◆ **Data provided**

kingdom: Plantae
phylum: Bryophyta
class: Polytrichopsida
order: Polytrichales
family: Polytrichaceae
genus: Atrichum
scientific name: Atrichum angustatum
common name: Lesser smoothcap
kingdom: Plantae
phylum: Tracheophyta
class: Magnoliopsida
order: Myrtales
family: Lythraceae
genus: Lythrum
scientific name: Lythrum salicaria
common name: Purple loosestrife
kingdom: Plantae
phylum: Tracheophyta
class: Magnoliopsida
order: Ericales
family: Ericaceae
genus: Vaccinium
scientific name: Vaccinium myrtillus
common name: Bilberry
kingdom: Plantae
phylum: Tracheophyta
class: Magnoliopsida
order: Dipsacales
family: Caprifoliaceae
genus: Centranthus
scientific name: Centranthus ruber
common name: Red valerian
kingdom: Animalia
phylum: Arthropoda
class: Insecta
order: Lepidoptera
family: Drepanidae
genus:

◆ **Exercise brief**
Rewrite the material from the line with "common name: Red valerian" through the end of the records, changing "phylum" to "division" and leaving everything else as it is.

◆ **Expected answer**
common name: Red valerian
kingdom: Animalia
division: Arthropoda
class: Insecta
order: Lepidoptera
family: Drepanidae
genus:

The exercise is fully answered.